Legendary architect Frank Lloyd Wright is known for many iconic building designs here in metro Phoenix, from Taliesin West to Gammage Auditorium. And now, a forgotten Wright sketch for a food truck, of all things, has inspired a collaboration with Airstream camp trailers.
Andrew P. Collins, executive editor of The Drive, says Wright’s mobile kitchen design looks like an old truck from the 1930s, except the back is almost like a railroad car.
"Not dissimilar from food trucks we would see today. The plans for it were an artifact that I guess must have been at the Frank Lloyd Wright Foundation out in Arizona," Collins said.
"The vehicle was never built, so this was kind of like a back of napkin idea that he must have had at one point.
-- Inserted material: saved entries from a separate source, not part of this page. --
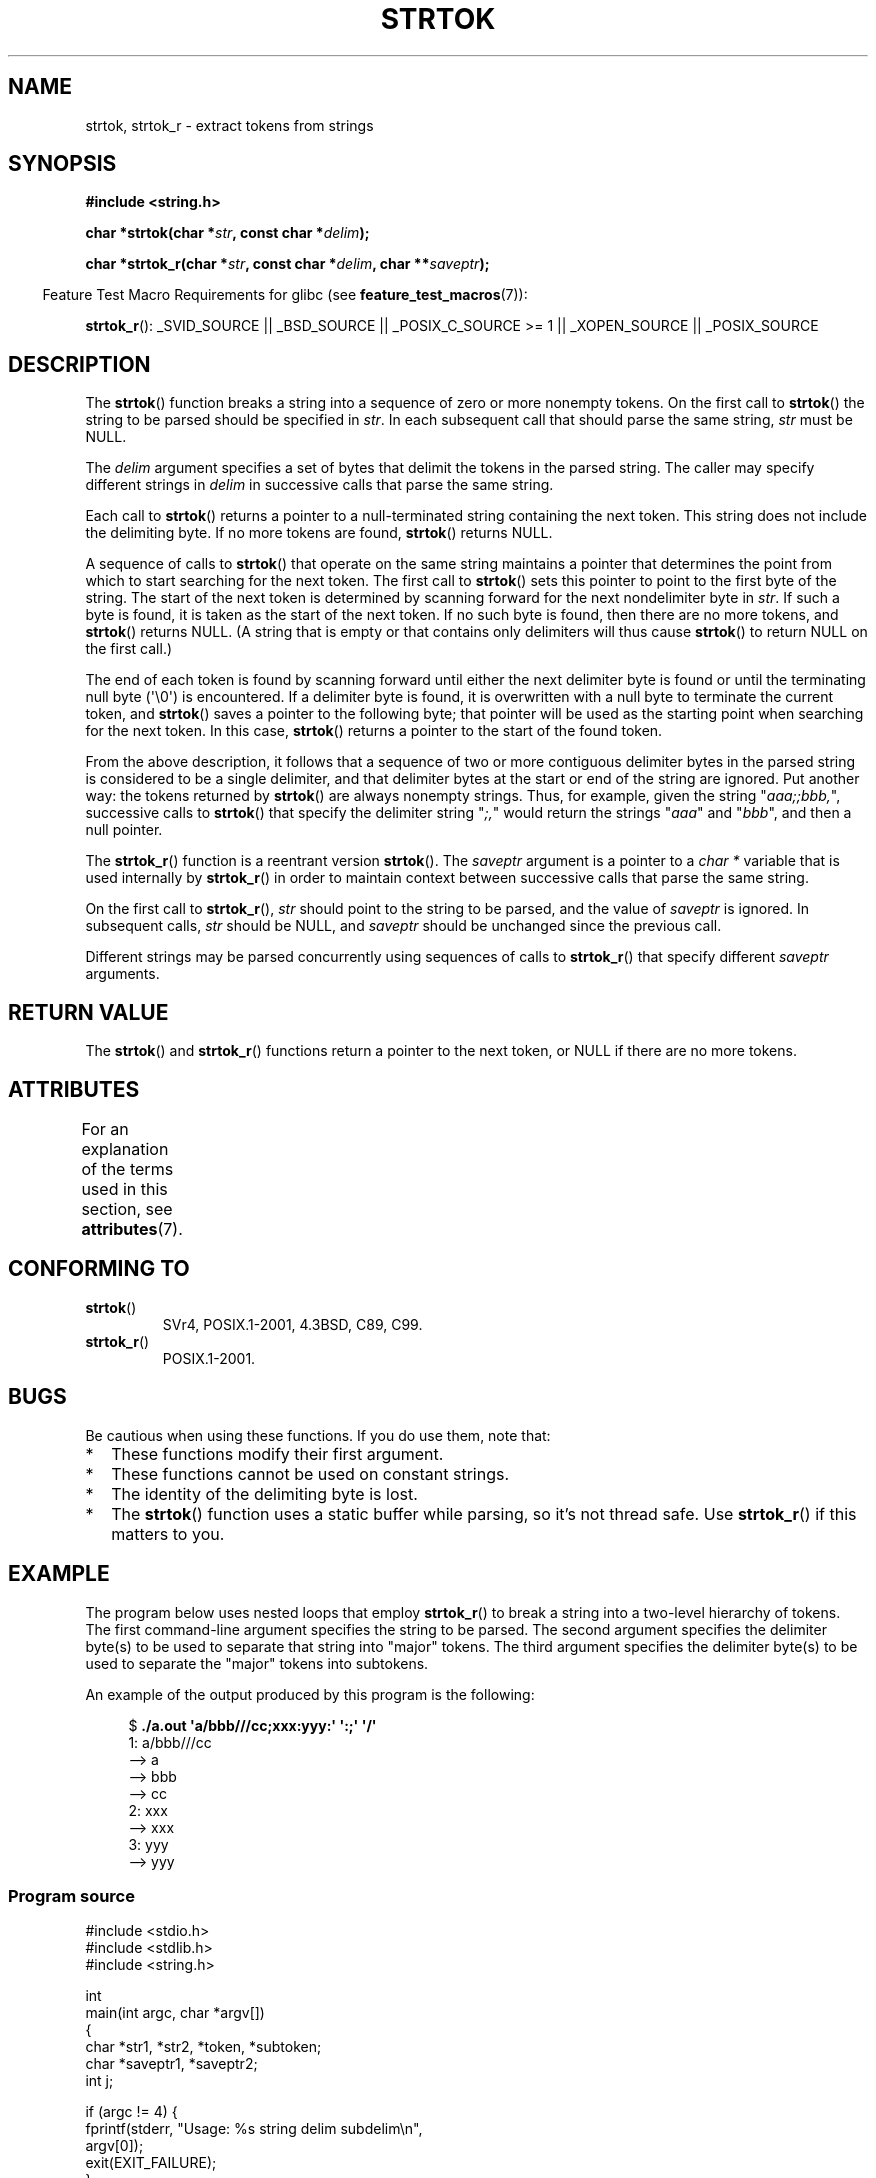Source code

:.\" Copyright (C) 2005, 2013 Michael Kerrisk (mtk.manpages@gmail.com)
.\" a few fragments from an earlier (1996) version by
.\" Andries Brouwer (aeb@cwi.nl) remain.
.\"
.\" %%%LICENSE_START(VERBATIM)
.\" Permission is granted to make and distribute verbatim copies of this
.\" manual provided the copyright notice and this permission notice are
.\" preserved on all copies.
.\"
.\" Permission is granted to copy and distribute modified versions of this
.\" manual under the conditions for verbatim copying, provided that the
.\" entire resulting derived work is distributed under the terms of a
.\" permission notice identical to this one.
.\"
.\" Since the Linux kernel and libraries are constantly changing, this
.\" manual page may be incorrect or out-of-date.  The author(s) assume no
.\" responsibility for errors or omissions, or for damages resulting from
.\" the use of the information contained herein.  The author(s) may not
.\" have taken the same level of care in the production of this manual,
.\" which is licensed free of charge, as they might when working
.\" professionally.
.\"
.\" Formatted or processed versions of this manual, if unaccompanied by
.\" the source, must acknowledge the copyright and authors of this work.
.\" %%%LICENSE_END
.\"
.\" Rewritten old page, 960210, aeb@cwi.nl
.\" Updated, added strtok_r. 2000-02-13 Nicolás Lichtmaier <nick@debian.org>
.\" 2005-11-17, mtk: Substantial parts rewritten
.\" 2013-05-19, mtk: added much further detail on the operation of strtok()
.\"
.TH STRTOK 3  2015-03-02 "GNU" "Linux Programmer's Manual"
.SH NAME
strtok, strtok_r \- extract tokens from strings
.SH SYNOPSIS
.nf
.B #include <string.h>
.sp
.BI "char *strtok(char *" str ", const char *" delim );
.sp
.BI "char *strtok_r(char *" str ", const char *" delim ", char **" saveptr );
.fi
.sp
.in -4n
Feature Test Macro Requirements for glibc (see
.BR feature_test_macros (7)):
.in
.sp
.ad l
.BR strtok_r ():
_SVID_SOURCE || _BSD_SOURCE || _POSIX_C_SOURCE\ >=\ 1 ||
_XOPEN_SOURCE || _POSIX_SOURCE
.ad b
.SH DESCRIPTION
The
.BR strtok ()
function breaks a string into a sequence of zero or more nonempty tokens.
On the first call to
.BR strtok ()
the string to be parsed should be
specified in
.IR str .
In each subsequent call that should parse the same string,
.I str
must be NULL.

The
.I delim
argument specifies a set of bytes that
delimit the tokens in the parsed string.
The caller may specify different strings in
.I delim
in successive
calls that parse the same string.

Each call to
.BR strtok ()
returns a pointer to a
null-terminated string containing the next token.
This string does not include the delimiting byte.
If no more tokens are found,
.BR strtok ()
returns NULL.

A sequence of calls to
.BR strtok ()
that operate on the same string maintains a pointer
that determines the point from which to start searching for the next token.
The first call to
.BR strtok ()
sets this pointer to point to the first byte of the string.
The start of the next token is determined by scanning forward
for the next nondelimiter byte in
.IR str .
If such a byte is found, it is taken as the start of the next token.
If no such byte is found,
then there are no more tokens, and
.BR strtok ()
returns NULL.
(A string that is empty or that contains only delimiters
will thus cause
.BR strtok ()
to return NULL on the first call.)

The end of each token is found by scanning forward until either
the next delimiter byte is found or until the
terminating null byte (\(aq\\0\(aq) is encountered.
If a delimiter byte is found, it is overwritten with
a null byte to terminate the current token, and
.BR strtok ()
saves a pointer to the following byte;
that pointer will be used as the starting point
when searching for the next token.
In this case,
.BR strtok ()
returns a pointer to the start of the found token.

From the above description,
it follows that a sequence of two or more contiguous delimiter bytes in
the parsed string is considered to be a single delimiter, and that
delimiter bytes at the start or end of the string are ignored.
Put another way: the tokens returned by
.BR strtok ()
are always nonempty strings.
Thus, for example, given the string "\fIaaa;;bbb,\fP",
successive calls to
.BR strtok ()
that specify the delimiter string "\fI;,\fP"
would return the strings "\fIaaa\fP" and "\fIbbb\fP",
and then a null pointer.

The
.BR strtok_r ()
function is a reentrant version
.BR strtok ().
The
.I saveptr
argument is a pointer to a
.IR "char\ *"
variable that is used internally by
.BR strtok_r ()
in order to maintain context between successive calls that parse the
same string.

On the first call to
.BR strtok_r (),
.I str
should point to the string to be parsed, and the value of
.I saveptr
is ignored.
In subsequent calls,
.I str
should be NULL, and
.I saveptr
should be unchanged since the previous call.

Different strings may be parsed concurrently using sequences of calls to
.BR strtok_r ()
that specify different
.I saveptr
arguments.
.SH RETURN VALUE
The
.BR strtok ()
and
.BR strtok_r ()
functions return a pointer to
the next token, or NULL if there are no more tokens.
.SH ATTRIBUTES
For an explanation of the terms used in this section, see
.BR attributes (7).
.TS
allbox;
lb lb lb
l l l.
Interface	Attribute	Value
T{
.BR strtok ()
T}	Thread safety	MT-Unsafe race:strtok
T{
.BR strtok_r ()
T}	Thread safety	MT-Safe
.TE
.SH CONFORMING TO
.TP
.BR strtok ()
SVr4, POSIX.1-2001, 4.3BSD, C89, C99.
.TP
.BR strtok_r ()
POSIX.1-2001.
.SH BUGS
Be cautious when using these functions.
If you do use them, note that:
.IP * 2
These functions modify their first argument.
.IP *
These functions cannot be used on constant strings.
.IP *
The identity of the delimiting byte is lost.
.IP *
The
.BR strtok ()
function uses a static buffer while parsing, so it's not thread safe.
Use
.BR strtok_r ()
if this matters to you.
.SH EXAMPLE
The program below uses nested loops that employ
.BR strtok_r ()
to break a string into a two-level hierarchy of tokens.
The first command-line argument specifies the string to be parsed.
The second argument specifies the delimiter byte(s)
to be used to separate that string into "major" tokens.
The third argument specifies the delimiter byte(s)
to be used to separate the "major" tokens into subtokens.
.PP
An example of the output produced by this program is the following:
.PP
.in +4n
.nf
.RB "$" " ./a.out \(aqa/bbb///cc;xxx:yyy:\(aq \(aq:;\(aq \(aq/\(aq"
1: a/bbb///cc
         \-\-> a
         \-\-> bbb
         \-\-> cc
2: xxx
         \-\-> xxx
3: yyy
         \-\-> yyy
.fi
.in
.SS Program source
\&
.nf
#include <stdio.h>
#include <stdlib.h>
#include <string.h>

int
main(int argc, char *argv[])
{
    char *str1, *str2, *token, *subtoken;
    char *saveptr1, *saveptr2;
    int j;

    if (argc != 4) {
        fprintf(stderr, "Usage: %s string delim subdelim\\n",
                argv[0]);
        exit(EXIT_FAILURE);
    }

    for (j = 1, str1 = argv[1]; ; j++, str1 = NULL) {
        token = strtok_r(str1, argv[2], &saveptr1);
        if (token == NULL)
            break;
        printf("%d: %s\\n", j, token);

        for (str2 = token; ; str2 = NULL) {
            subtoken = strtok_r(str2, argv[3], &saveptr2);
            if (subtoken == NULL)
                break;
            printf("\t \-\-> %s\\n", subtoken);
        }
    }

    exit(EXIT_SUCCESS);
}
.fi
.PP
Another example program using
.BR strtok ()
can be found in
.BR getaddrinfo_a (3).
.SH SEE ALSO
.BR index (3),
.BR memchr (3),
.BR rindex (3),
.BR strchr (3),
.BR string (3),
.BR strpbrk (3),
.BR strsep (3),
.BR strspn (3),
.BR strstr (3),
.BR wcstok (3)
I guess not much is known about whether or not it was commissioned by a company or if it was just something that he dreamed up, but it was a pretty simple truck design, two axles on the back, it had a cooktop with a bunch of different burners, and, and yeah, his signature like very sharp lines, smooth design on the exterior."
The concept was sketched by Wright in 1939, near the end of the Great Depression.
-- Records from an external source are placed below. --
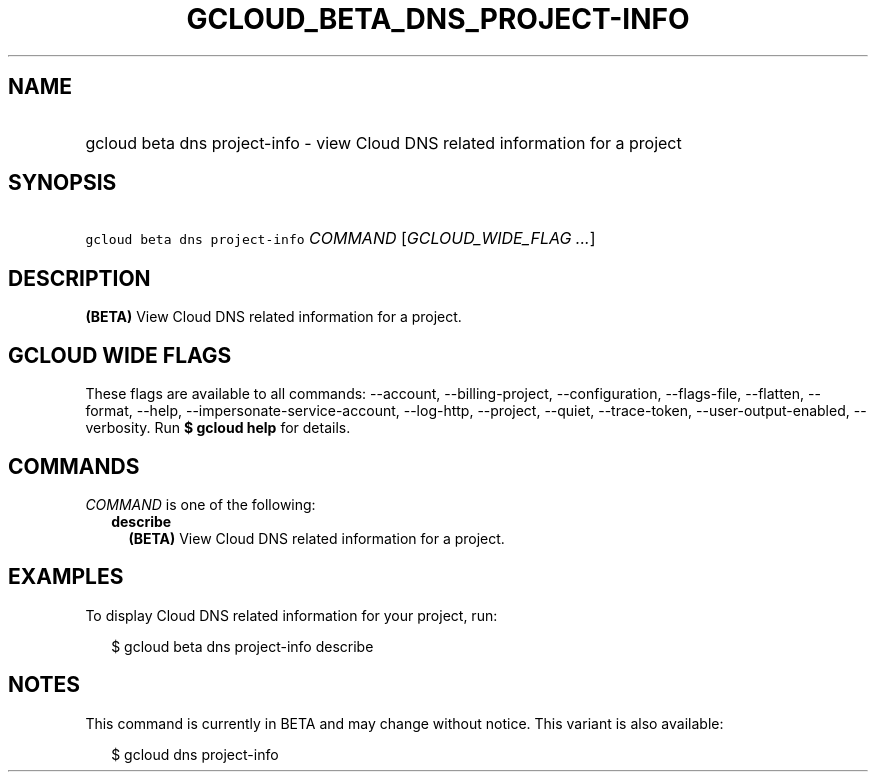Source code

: 
.TH "GCLOUD_BETA_DNS_PROJECT\-INFO" 1



.SH "NAME"
.HP
gcloud beta dns project\-info \- view Cloud DNS related information for a project



.SH "SYNOPSIS"
.HP
\f5gcloud beta dns project\-info\fR \fICOMMAND\fR [\fIGCLOUD_WIDE_FLAG\ ...\fR]



.SH "DESCRIPTION"

\fB(BETA)\fR View Cloud DNS related information for a project.



.SH "GCLOUD WIDE FLAGS"

These flags are available to all commands: \-\-account, \-\-billing\-project,
\-\-configuration, \-\-flags\-file, \-\-flatten, \-\-format, \-\-help,
\-\-impersonate\-service\-account, \-\-log\-http, \-\-project, \-\-quiet,
\-\-trace\-token, \-\-user\-output\-enabled, \-\-verbosity. Run \fB$ gcloud
help\fR for details.



.SH "COMMANDS"

\f5\fICOMMAND\fR\fR is one of the following:

.RS 2m
.TP 2m
\fBdescribe\fR
\fB(BETA)\fR View Cloud DNS related information for a project.


.RE
.sp

.SH "EXAMPLES"

To display Cloud DNS related information for your project, run:

.RS 2m
$ gcloud beta dns project\-info describe
.RE



.SH "NOTES"

This command is currently in BETA and may change without notice. This variant is
also available:

.RS 2m
$ gcloud dns project\-info
.RE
"It certainly would have been a time when maybe not a lot of people were going out to restaurants, so that might have been a good way to increase accessibility to different types of food. Maybe it could be a good way for someone to get a business off the ground," Collins said.
"You know, Frank Lloyd Wright was all about making the most of small spaces with some of his Usonian ideas, and so that could have been a great way to make the most of the small footprint of a vehicle."
The company released its first factory-made silver travel trailer in 1936, around the same time Wright arrived in the Sonoran Desert, and three years before he sketched that food truck design.
Collins said there may have been some overlap between Wright's career and Airstream.
"His whole thing was a oneness with nature and having a structure look at home wherever it was. And when you look at a classic Airstream trailer, it really does look at home in any exterior environment. It’s such a quintessential shape, so maybe it does kind of fit his principles," Collins said.
This new vehicle — officially called the Airstream Frank Lloyd Wright Usonian Limited Edition Travel Trailer — takes these two ideas, from nearly 100 years ago, and incorporates them into a high-end mashup, combining the aesthetics of Airstream with Wright’s architectural principles.
"So, the exterior is a pretty classic Airstream. They kind of look like a chrome caterpillar so to speak, but the inside has a lot of his signature, kind of like the dark wood that he uses, lot of really nice clean straight lines and uh a big part of it is consistent with the Frank Lloyd Wright principal of bringing the outdoors to the indoors," Collins said.
"Of course that’s pretty endemic to any camper vehicle, but this one in particular has like a nice big rear opening door in the back that basically lets the bedroom be right into the outdoors. It’s got that coinciding with nature that was obviously big with Frank Lloyd Wright."
The limited-edition trailer is 28 feet long and sleeps four. Don’t expect a Depression-era price tag. With clean lines, warm wood-toned cabinets, a wood-slatted lighting panel, and desert-hued decor, the vehicle will set you back $185,000 — making us wonder if Frank Lloyd Wright ever heard of glamping.